Par ailleurs, l’Homme serait-il en train de préparer la colonisation de Mars (SpaceX), de travailler à la création de véhicules électriques efficaces et financièrement accessibles (Tesla Motors) ou encore au développement d’un TGV fonctionnant à l’énergie solaire et permettant aux passagers de se déplacer à 1 200 km/h dans des capsules (Hyperloop) si Jean-Luc Mélenchon avait pu « tout prendre » à Elon Musk « au-delà de 360 000 euros par an » ? Et pour faire quoi, d’ailleurs… les injecter dans la SNCF ?
On remarquera au passage que les entreprises d’Elon Musk sont bien la preuve s’il en fallait que, contrairement à ce que prétend Mélenchon, le capitalisme peut effectivement « être vert », mais passons.
L’idéologie de Jean-Luc Mélenchon étant le communisme, l’efficacité importe peu. Certains individus sont beaucoup plus riches que d’autres et c’est ce qui le révolte. Tant pis si le capitalisme et le commerce international ont permis au monde de passer en moins de deux siècles d’une pauvreté quasi généralisée à un monde plus riche et plus égalitaire. Tant qu’il restera des milliardaires, Jean-Luc Mélenchon sera « en colère ».
En novembre 1990, Margareth Thatcher répondait à la Chambre des Communes à un député qui l’interrogeait sur la question des inégalités :
« Ce que dit l’honorable député, c’est qu’il serait préférable que les pauvres soient plus pauvres à condition que les riches soient moins riches. De cette façon, on ne sera jamais capable de créer de la richesse pour de meilleurs services sociaux tels que les nôtres. […] C’est cela, la politique progressiste ! Peu importe que l’honorable député ne l’ait pas voulu ainsi, mais c’en est le résultat. »
Si le Code du travail est si gros, c’est à cause des libéraux !
Aux dernières nouvelles, Jean-Luc Mélenchon tolère encore la propriété privée et la liberté d’entreprendre. Sous réserve d’un certain nombre de conditions, néanmoins.
Globalement, le droit du travail doit être remanié de manière à ce que « les salariés [aient] des droits plus grands ». Par exemple, s’ils avaient « un droit de remontrance sur la direction de l’entreprise », tout fonctionnerait beaucoup mieux, nous explique Jean-Luc Mélenchon. Les entrepreneurs apprécieront.
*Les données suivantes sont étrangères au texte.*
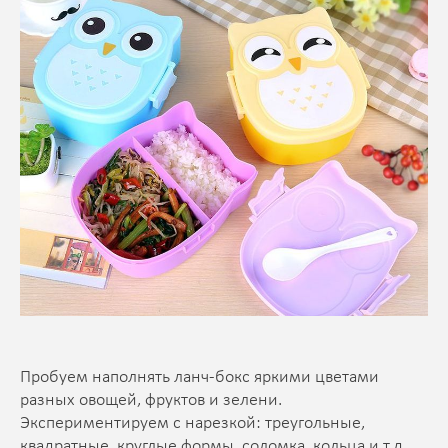
Пробуем наполнять ланч-бокс яркими цветами
разных овощей, фруктов и зелени.
Экспериментируем с нарезкой: треугольные,
квадратные, круглые формы, соломка, кольца и т.д.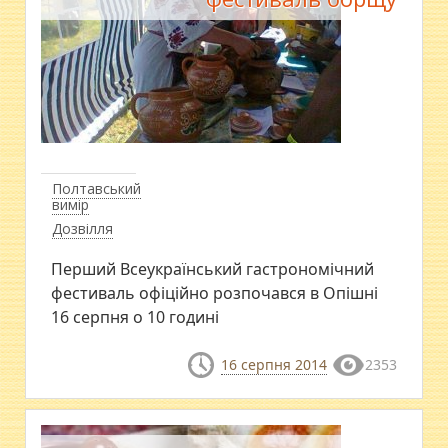
Полтавський
вимір
Дозвілля
Перший Всеукраїнський гастрономічний
фестиваль офіційно розпочався в Опішні
16 серпня о 10 годині
16 серпня 2014
2353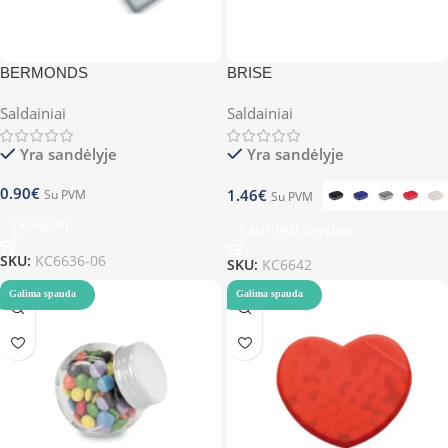
BERMONDS
BRISE
Saldainiai
Saldainiai
Yra sandėlyje
Yra sandėlyje
0.90
€
1.46
€
Su PVM
Su PVM
Į Krepšelį
Pasirinkti Savybes
SKU:
KC6636-06
SKU:
KC6642
Galima spauda
Galima spauda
Le tribun nous révèle de surcroît que si le Code du travail est tellement gros, c’est « parce que les libéraux y ajoutent sans cesse des exceptions ! ». Mais bien sûr. « Enlevez le Code travail et vous verrez bien ensuite si vous arrivez à organiser le travail ! », renchérit-il.
Justement, voyons ce qu’il en est en Suisse, où il n’y a pas de Code du travail mais des lois éparses lesquelles, une fois rassemblées au sein du Code des obligations (qui intègre le Code du commerce), regroupe 492 pages. En France, le Code du travail Dalloz 2016 comporte 3 809 pages. Il inclut non pas les exceptions malicieusement intégrées par « les libéraux », mais des commentaires et la jurisprudence. Le Code du commerce Dalloz fait quant à lui 3 836 pages. Précisons que ces chiffres ne proviennent pas du site du MEDEF, mais de celui de Libération. Nous voilà à plus de 7 600 pages d’un côté de la frontière et moins de 500 pages de l’autre. On plaint ces pauvres frontaliers français qui en sont réduits à aller se faire exploiter en Suisse dans des conditions inhumaines. Ils ignorent sans doute qu’ils seraient beaucoup mieux protégés en France.
Jean-Luc Mélenchon voudrait faire passer « les libéraux » pour des personnes dépourvues de la moindre once d’humanité. Et pourtant, comme le rappelait Jean-François Revel, c’est le libéral Guizot qui fit voter la première loi destinée à limiter le travail des enfants dans les usines. C’est Frédéric Bastiat qui s’est exprimé le premier à l’Assemblée pour que soit reconnu le principe du droit de grève. Et c’est le libéral Emile Ollivier qui permit d’ouvrir la voie au syndicalisme.